EXPLORE THE MATERIAL:
1 > From the article on drought displacement in Somalia, extract the passage from "Drought displacing 3,000" to "to further risks.", copying it word for word.
2 > Extend the news report on Somalia's drought displacement past its final sentence.

PAGE EXCERPT:
_ _ _ _ _ _ _

Drought displacing 3,000 people daily in Somalia-refugee agency
The ongoing drought in Somalia is uprooting over 3,000 people from their homes in Somalia every day, the Norwegian Refugee Council has said warning the 2011 scenario is fast playing out.
In a statement Wednesday, NRC’s Somalia country director Victor Moses said 438,000 people have been displaced since November last year as the situation is further compounded by cholera outbreak in central Somalia claiming scores of lives and exposing thousands to further risks.
“Over 3,000 people a day are being forced to abandon their homes in search of water and food. This is the highest displacement we’ve witnessed since the 2011 famine, and it’s spiraling higher each day,” says NRC’s Country Director in Somalia, Victor Moses. “The indicators are lining up dangerously with what we saw in the lead up to the 2011 famine.”
Moses said two thirds of those displaced are from Mudug, Bay, Shabelle and Sool regions with over half of them fleeing to Banaadir, Muduf and Bay. A total of 63,000 people have arrived in Baidoa, the capital of Bay region since, the Norwegian agency said adding another 85,000 have arrived in the country’s capital Mogadishu since November.
Mogadishu is already home to over 300,000 internally displaced people, a number of them arriving in the city in 2011 fleeing the then famine which claimed upwards of 250,000 lives.

_ _ _ _ _ _ _

SOURCE DATA:
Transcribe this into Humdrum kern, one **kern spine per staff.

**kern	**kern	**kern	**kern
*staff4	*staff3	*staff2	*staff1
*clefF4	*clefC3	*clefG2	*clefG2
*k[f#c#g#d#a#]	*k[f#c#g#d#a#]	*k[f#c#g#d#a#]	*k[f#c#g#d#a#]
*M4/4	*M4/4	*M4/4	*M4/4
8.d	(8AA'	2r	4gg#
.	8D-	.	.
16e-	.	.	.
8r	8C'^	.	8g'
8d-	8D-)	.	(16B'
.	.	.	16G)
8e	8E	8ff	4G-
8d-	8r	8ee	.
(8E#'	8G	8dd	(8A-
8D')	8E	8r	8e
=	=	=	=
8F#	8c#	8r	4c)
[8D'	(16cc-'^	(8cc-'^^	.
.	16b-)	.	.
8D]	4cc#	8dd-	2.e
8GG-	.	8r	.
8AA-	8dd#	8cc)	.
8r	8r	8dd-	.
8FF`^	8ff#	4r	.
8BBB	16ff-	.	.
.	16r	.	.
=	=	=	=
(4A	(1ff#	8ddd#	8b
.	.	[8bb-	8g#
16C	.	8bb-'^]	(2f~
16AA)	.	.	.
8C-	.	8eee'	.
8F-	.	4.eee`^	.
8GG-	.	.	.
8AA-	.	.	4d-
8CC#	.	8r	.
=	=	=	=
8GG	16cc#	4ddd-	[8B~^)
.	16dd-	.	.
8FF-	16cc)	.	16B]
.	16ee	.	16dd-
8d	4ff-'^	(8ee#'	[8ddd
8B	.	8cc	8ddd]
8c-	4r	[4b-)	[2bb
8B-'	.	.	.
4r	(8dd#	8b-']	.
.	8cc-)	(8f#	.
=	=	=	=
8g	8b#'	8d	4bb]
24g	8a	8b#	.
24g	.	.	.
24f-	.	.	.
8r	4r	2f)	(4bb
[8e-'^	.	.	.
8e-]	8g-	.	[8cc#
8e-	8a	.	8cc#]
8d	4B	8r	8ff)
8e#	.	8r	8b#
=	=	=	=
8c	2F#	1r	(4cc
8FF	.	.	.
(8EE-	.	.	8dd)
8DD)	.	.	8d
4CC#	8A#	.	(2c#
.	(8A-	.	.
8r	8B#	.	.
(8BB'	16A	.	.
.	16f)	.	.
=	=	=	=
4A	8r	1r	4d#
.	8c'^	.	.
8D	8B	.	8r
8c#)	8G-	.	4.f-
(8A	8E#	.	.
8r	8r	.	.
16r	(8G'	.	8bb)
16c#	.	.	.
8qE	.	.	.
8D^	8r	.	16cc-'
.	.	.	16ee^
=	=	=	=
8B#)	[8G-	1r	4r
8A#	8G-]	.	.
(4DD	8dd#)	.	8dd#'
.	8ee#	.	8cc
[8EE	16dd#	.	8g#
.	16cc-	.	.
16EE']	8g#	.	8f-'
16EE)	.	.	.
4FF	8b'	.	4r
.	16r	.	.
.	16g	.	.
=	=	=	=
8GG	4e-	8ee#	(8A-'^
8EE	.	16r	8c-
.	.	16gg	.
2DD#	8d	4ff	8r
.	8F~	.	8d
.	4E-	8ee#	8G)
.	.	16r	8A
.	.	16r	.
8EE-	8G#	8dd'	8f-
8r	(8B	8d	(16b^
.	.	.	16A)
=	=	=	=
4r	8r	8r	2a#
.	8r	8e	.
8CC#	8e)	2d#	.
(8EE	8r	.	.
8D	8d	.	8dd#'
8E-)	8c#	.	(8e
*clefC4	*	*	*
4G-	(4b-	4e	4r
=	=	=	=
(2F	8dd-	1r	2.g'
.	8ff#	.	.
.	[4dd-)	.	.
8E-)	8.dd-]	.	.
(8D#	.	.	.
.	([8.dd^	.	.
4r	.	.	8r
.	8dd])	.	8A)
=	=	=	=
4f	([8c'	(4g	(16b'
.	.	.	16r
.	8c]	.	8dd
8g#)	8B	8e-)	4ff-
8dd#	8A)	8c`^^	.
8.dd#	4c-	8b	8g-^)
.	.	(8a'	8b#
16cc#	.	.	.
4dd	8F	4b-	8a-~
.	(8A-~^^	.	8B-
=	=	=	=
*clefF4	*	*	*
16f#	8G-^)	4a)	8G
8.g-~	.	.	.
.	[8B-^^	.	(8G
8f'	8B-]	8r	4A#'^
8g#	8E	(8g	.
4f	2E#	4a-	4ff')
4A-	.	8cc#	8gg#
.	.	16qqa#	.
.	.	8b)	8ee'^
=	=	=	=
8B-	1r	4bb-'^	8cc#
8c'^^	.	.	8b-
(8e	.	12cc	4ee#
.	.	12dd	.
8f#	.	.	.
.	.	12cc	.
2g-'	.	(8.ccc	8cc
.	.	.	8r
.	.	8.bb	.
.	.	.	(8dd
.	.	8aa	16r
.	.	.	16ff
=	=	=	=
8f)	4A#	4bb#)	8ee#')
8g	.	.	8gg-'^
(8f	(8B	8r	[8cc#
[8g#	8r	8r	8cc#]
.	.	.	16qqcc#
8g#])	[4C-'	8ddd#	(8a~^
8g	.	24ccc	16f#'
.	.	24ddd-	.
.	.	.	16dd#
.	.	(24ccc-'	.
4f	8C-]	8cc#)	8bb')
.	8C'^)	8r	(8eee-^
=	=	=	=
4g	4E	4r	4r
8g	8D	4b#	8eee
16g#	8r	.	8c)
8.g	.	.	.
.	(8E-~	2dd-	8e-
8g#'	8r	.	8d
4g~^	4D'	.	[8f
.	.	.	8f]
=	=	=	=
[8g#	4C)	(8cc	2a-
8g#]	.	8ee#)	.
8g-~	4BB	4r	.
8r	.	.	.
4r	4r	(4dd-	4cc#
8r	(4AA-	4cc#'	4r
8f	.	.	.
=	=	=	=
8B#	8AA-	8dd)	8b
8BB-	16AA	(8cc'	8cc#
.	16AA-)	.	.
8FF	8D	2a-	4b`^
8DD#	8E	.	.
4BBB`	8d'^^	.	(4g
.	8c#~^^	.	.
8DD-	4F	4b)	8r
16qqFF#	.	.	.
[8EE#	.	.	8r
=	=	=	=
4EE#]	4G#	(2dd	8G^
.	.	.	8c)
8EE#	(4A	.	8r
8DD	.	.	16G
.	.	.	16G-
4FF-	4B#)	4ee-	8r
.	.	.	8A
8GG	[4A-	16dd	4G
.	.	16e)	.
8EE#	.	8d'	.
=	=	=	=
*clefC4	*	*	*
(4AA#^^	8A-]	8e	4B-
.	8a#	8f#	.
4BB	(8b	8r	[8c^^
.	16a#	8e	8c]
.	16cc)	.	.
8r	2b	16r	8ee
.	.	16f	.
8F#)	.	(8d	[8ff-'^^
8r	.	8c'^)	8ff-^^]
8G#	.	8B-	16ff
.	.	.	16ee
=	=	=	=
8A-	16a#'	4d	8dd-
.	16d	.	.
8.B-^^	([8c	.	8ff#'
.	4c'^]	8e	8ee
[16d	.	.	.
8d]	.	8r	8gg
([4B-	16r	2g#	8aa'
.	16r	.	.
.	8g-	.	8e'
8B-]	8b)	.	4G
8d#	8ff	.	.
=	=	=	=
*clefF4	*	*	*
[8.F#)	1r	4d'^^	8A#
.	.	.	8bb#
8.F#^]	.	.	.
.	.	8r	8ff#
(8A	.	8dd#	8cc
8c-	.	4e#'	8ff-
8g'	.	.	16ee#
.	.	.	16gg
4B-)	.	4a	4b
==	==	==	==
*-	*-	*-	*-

_ _ _ _ _ _ _

PER-TASK ANSWERS:
1 >
Drought displacing 3,000 people daily in Somalia-refugee agency
The ongoing drought in Somalia is uprooting over 3,000 people from their homes in Somalia every day, the Norwegian Refugee Council has said warning the 2011 scenario is fast playing out.
In a statement Wednesday, NRC’s Somalia country director Victor Moses said 438,000 people have been displaced since November last year as the situation is further compounded by cholera outbreak in central Somalia claiming scores of lives and exposing thousands to further risks.

2 >
The humanitarian agency said time is fast running out but response has been positive from donors.
“These are clear hallmarks of a catastrophe in the making, with devastating impacts to displaced families,” said Moses. “Now is our last chance to avert a famine. Donors have been generous and the money has started to come in. We are in a race against time to turn the situation around.”
Families, NRC says have been robbed of livelihoods making their lives unbearable as they remain the next victims of the drought which the UN has warned is crossing into the next phase-famine.
“I lost ten goats. One day they just started falling and dying. I decided to move away, as I feared that my children would start falling and dying too,” Halima a mother of 11 children in Belethawa, Gedo region is quoted by NRC.
The drought is inflaming an already dire humanitarian situation in Somalia. Half the population – over 6 million people – face acute food insecurity. This is 1 million people more than just 6 months ago, NRC said.
Humanitarian agencies and world governments are marshaling support to avert the full effects of famine in Somalia. The UN humanitarian affairs coordinator for Somalia Peter de Clercq said early this month they had received on $105 million out the $825 million they had appealed for to cover the first half of 2017.
NRC said 11,000 cases of cholera have been confirmed since its outbreak late last year while 268 people have succumbed to the disease this year alone.